Put the lines below into a numbered list, skipping blank lines and leaving out the pictures.

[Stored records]
□ □ □ □ □ □ □
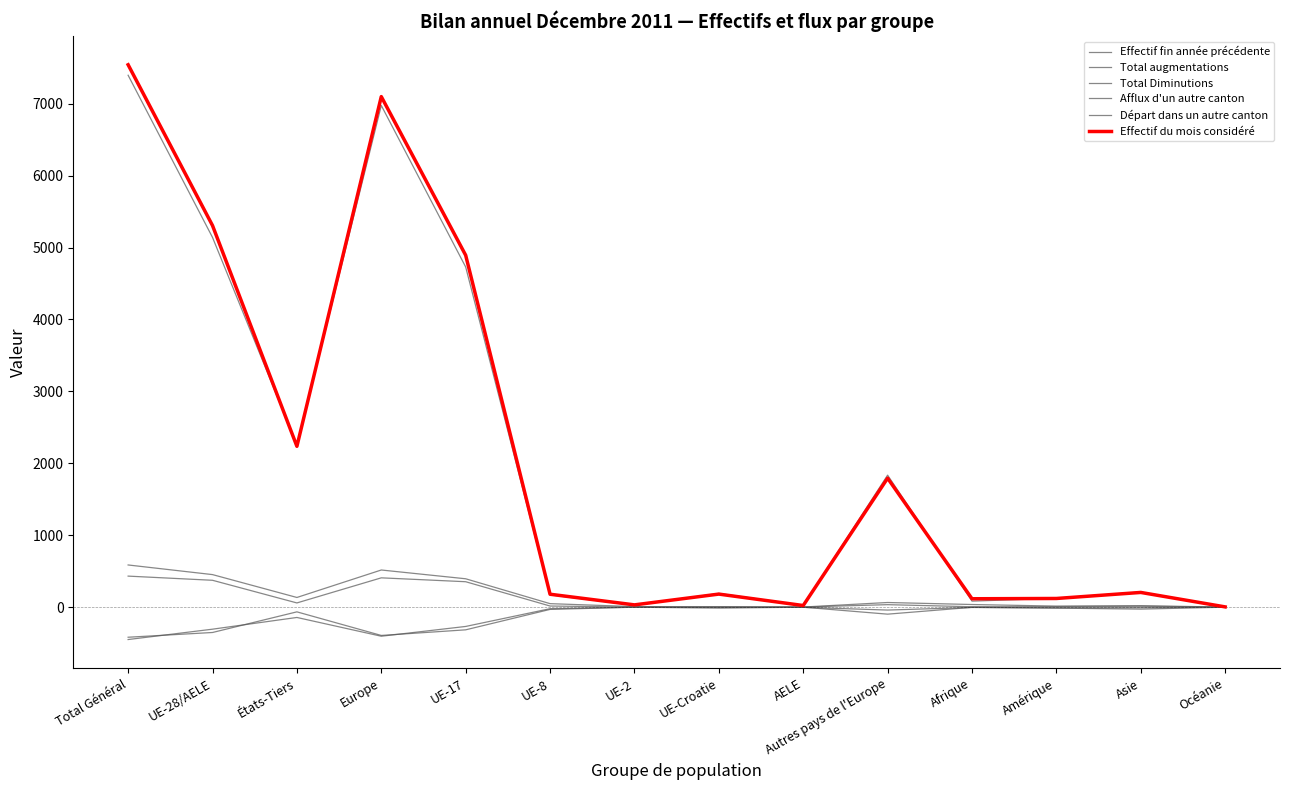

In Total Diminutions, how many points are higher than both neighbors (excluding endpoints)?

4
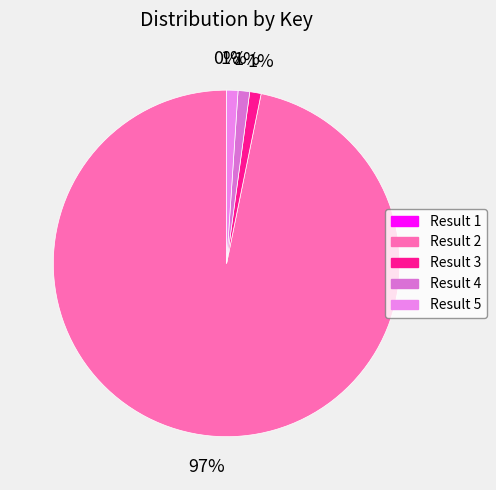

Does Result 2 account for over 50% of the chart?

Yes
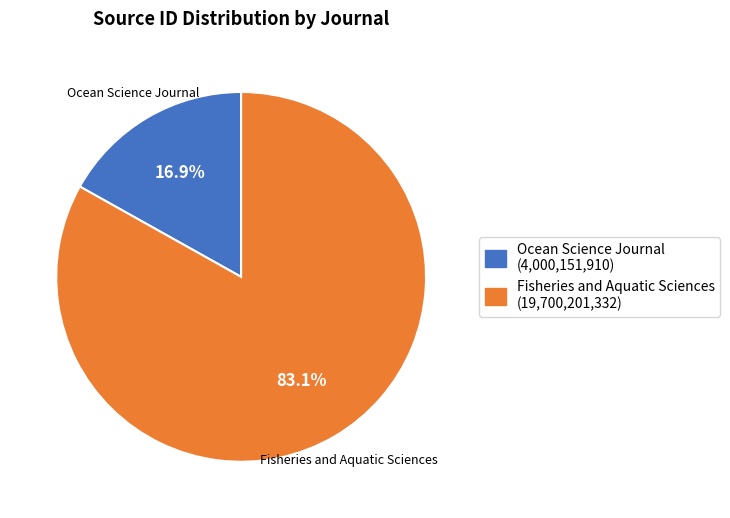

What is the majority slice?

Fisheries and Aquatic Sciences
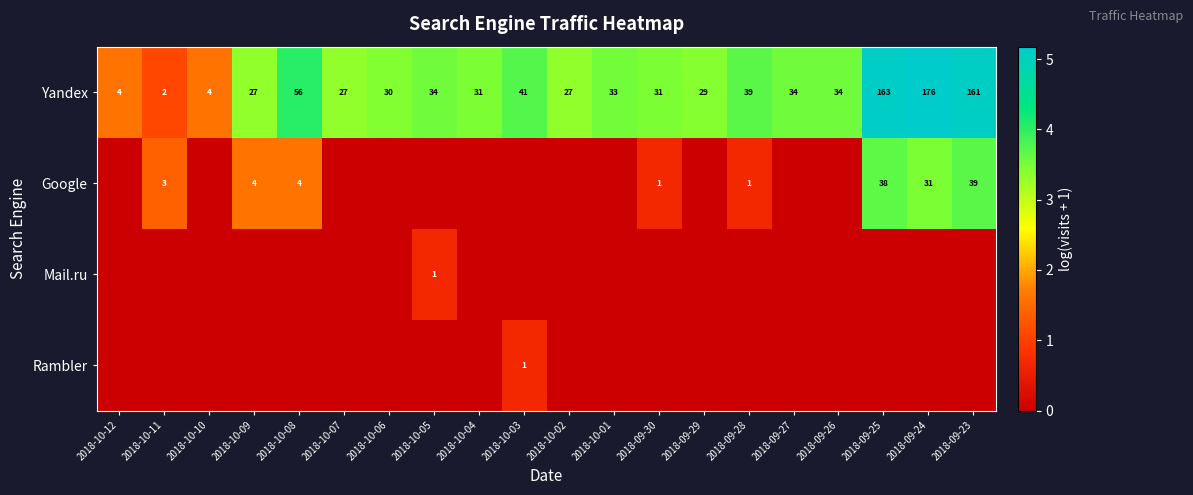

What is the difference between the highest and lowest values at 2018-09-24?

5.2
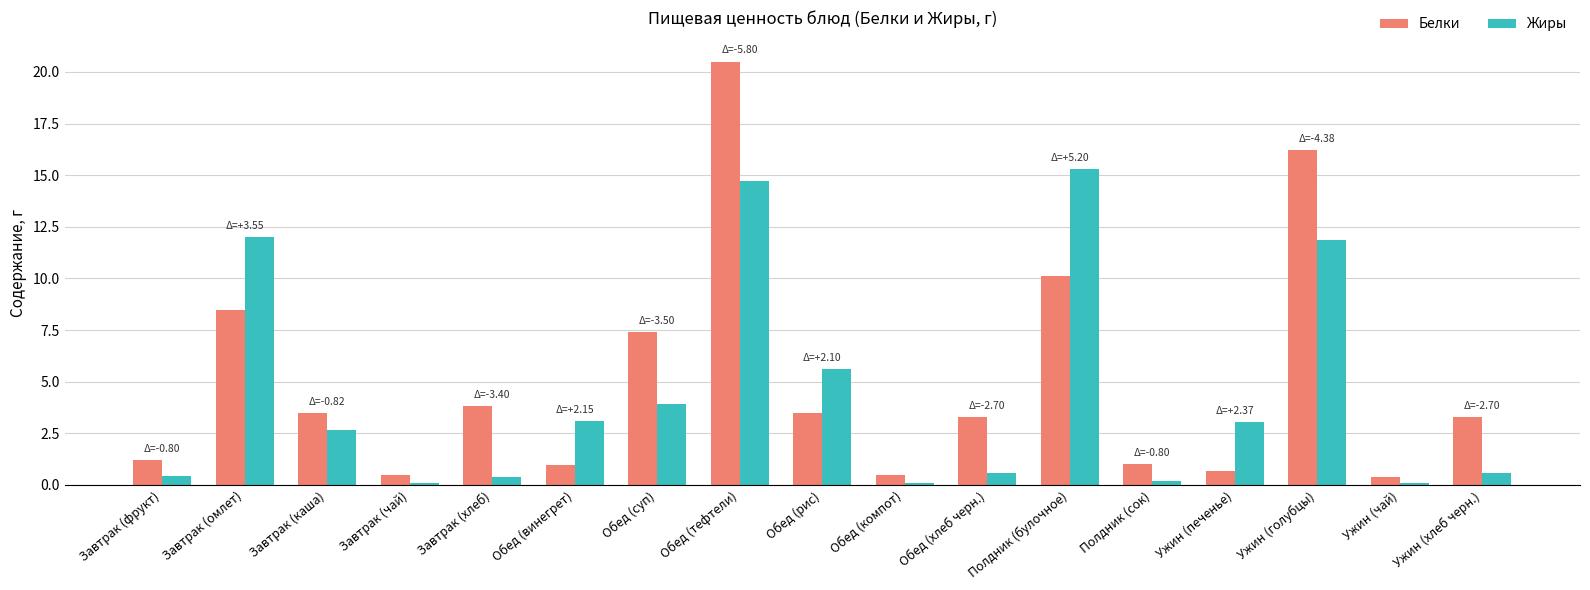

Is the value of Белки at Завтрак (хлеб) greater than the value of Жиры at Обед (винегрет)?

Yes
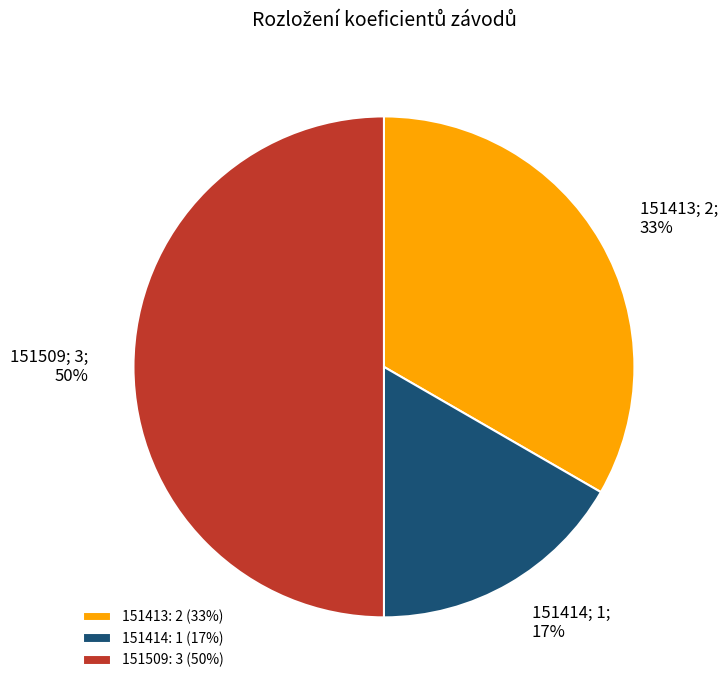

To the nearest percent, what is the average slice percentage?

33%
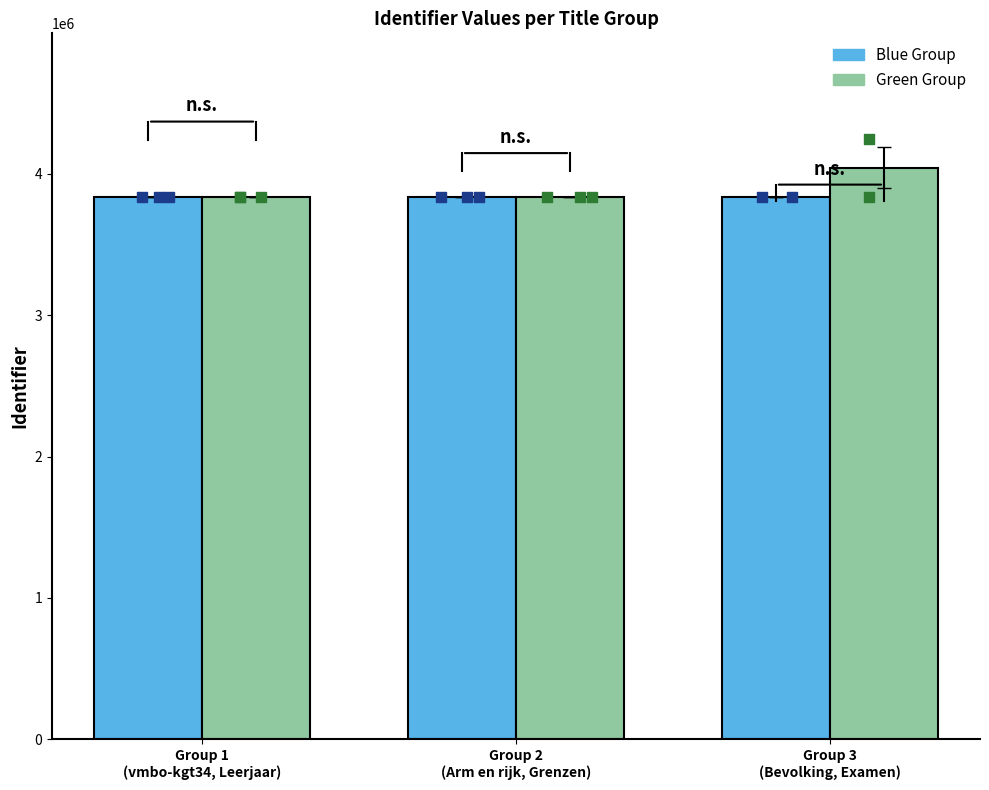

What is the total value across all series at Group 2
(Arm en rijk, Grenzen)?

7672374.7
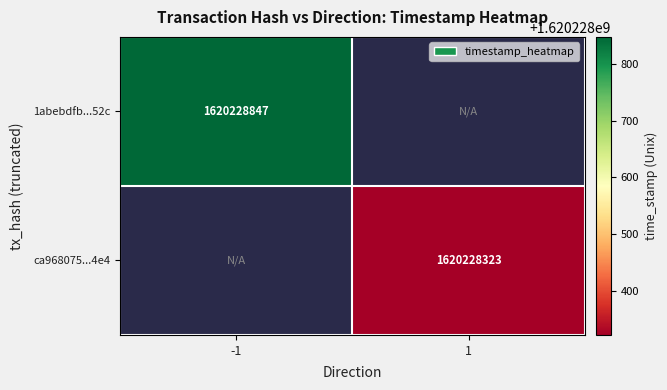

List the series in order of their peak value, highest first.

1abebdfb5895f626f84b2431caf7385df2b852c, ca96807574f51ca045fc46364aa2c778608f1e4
□ □ □ □ □ □ □
# [Answer to this task]
1. In Total Diminutions, how many points are higher than both neighbors (excluding endpoints)?
2. 4
3. Does Result 2 account for over 50% of the chart?
4. Yes
5. What is the majority slice?
6. Fisheries and Aquatic Sciences
7. What is the difference between the highest and lowest values at 2018-09-24?
8. 5.2
9. Is the value of Белки at Завтрак (хлеб) greater than the value of Жиры at Обед (винегрет)?
10. Yes
11. To the nearest percent, what is the average slice percentage?
12. 33%
13. What is the total value across all series at Group 2
14. (Arm en rijk, Grenzen)?
15. 7672374.7
16. List the series in order of their peak value, highest first.
17. 1abebdfb5895f626f84b2431caf7385df2b852c, ca96807574f51ca045fc46364aa2c778608f1e4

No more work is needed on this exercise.